Undoubtedly more will need to be disclosed, but as has been an ongoing case with skeptical financial analysts, and others, Tesla maintains it can deliver what it promises and doubt has been expressed.
As for the battery size issue, GM’s engineers recently said the nominal size of the Bolt’s pack is 60 kWh, but the precise number is a secret.
GM has also not announced exactly what the EPA-rated range for the Bolt’s 60-kWh battery will be. It has consistently said more than 200 miles but how much more is unknown. One journalist at the Las Vegas media drive in January said Chevy personnel told him it was as much as 235 miles, but this was never officially confirmed.
Without specifying how much smaller, Evanson said the Model 3’s pack has less capacity than what is to come in the Bolt.
Tesla has promised at least 215 miles range, so if it aims to do that, the understatement here might be it will need to find efficiencies.
Incidentally, one would assume this range is for the rear-wheel drive Model 3, as 215 miles is promised at entry level, but noteworthy also is Tesla has found improved efficiency in its AWD versions to date.

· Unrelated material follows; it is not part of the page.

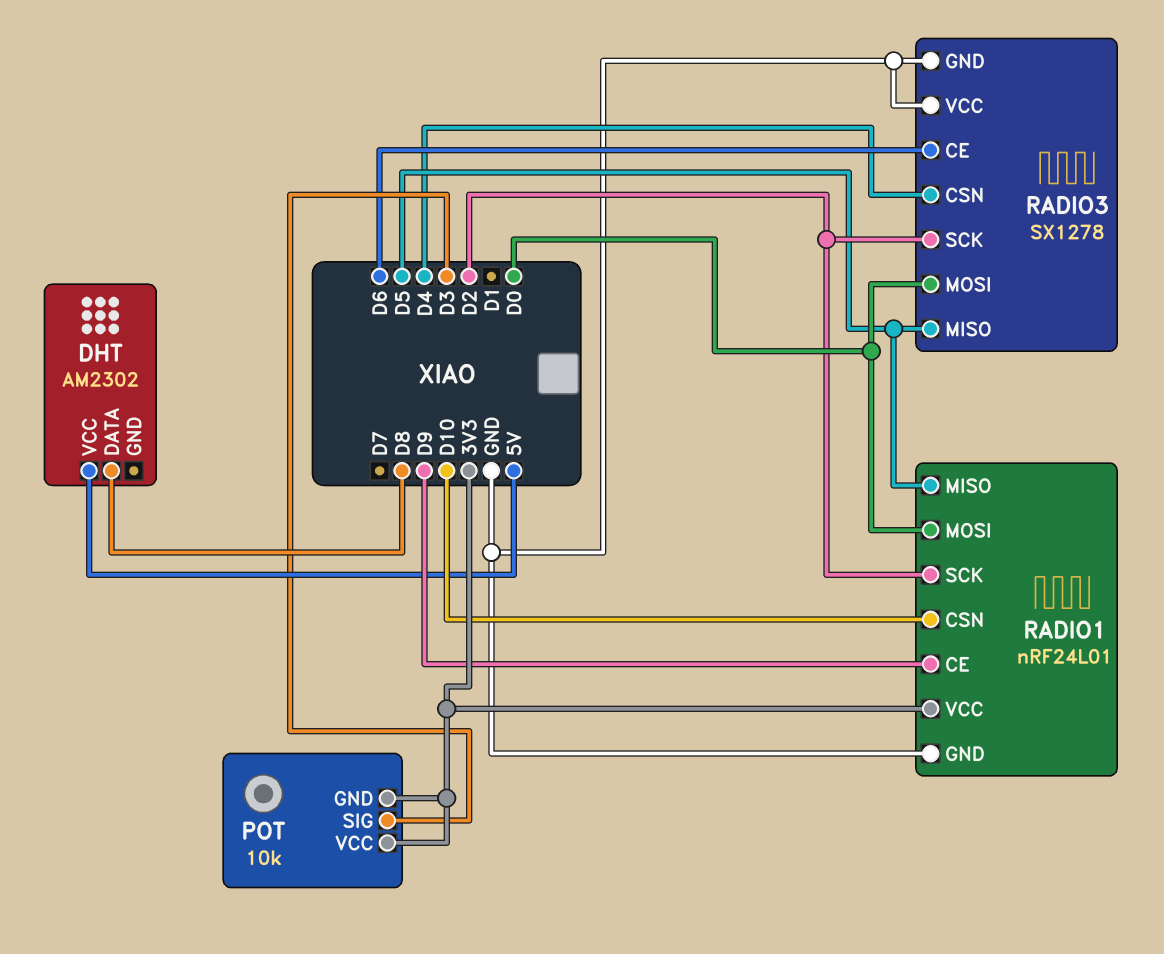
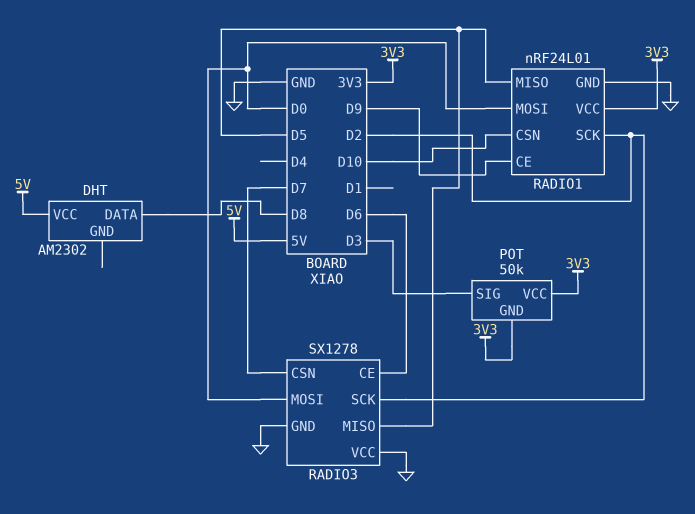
POT: 10k -> 50k
RADIO3 pin CSN: D4 -> D7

Other factors contributing to an electric car’s range include curb weight, system efficiencies, coefficient of drag, tire friction, percentage of the battery pack used, and more.
GM has said most of the Bolt’s battery will be used, implying it needs 60 kWh for a car that may weigh in the ballpark, but be less aerodynamically efficient. Undisclosed is the percentage of this 60 it will hold in reserve to prevent cells from going bad, but this is typically at least 5 percent, more likely closer to 10 percent or so.
Tesla CEO Elon Musk has said Tesla’s engineers are trying to beat the class-leading 0.24 coefficient of drag enjoyed by the Model S, potentially getting it as low as 0.21. At least clear is the Model 3 will have less frontal area than Model S being not as wide.
A Model 3 is also expected to weigh several hundreds of pounds less than a Model S, and Tesla’s former RWD 60-kWh version was EPA rated for 208 miles range.
If one wanted to guess the pack size needed for the Model 3, there are so many variables and assumptions not specifically known that it is still hard to speculate. Tesla has not even said what its real baseline EV range target is other than it is at least 215.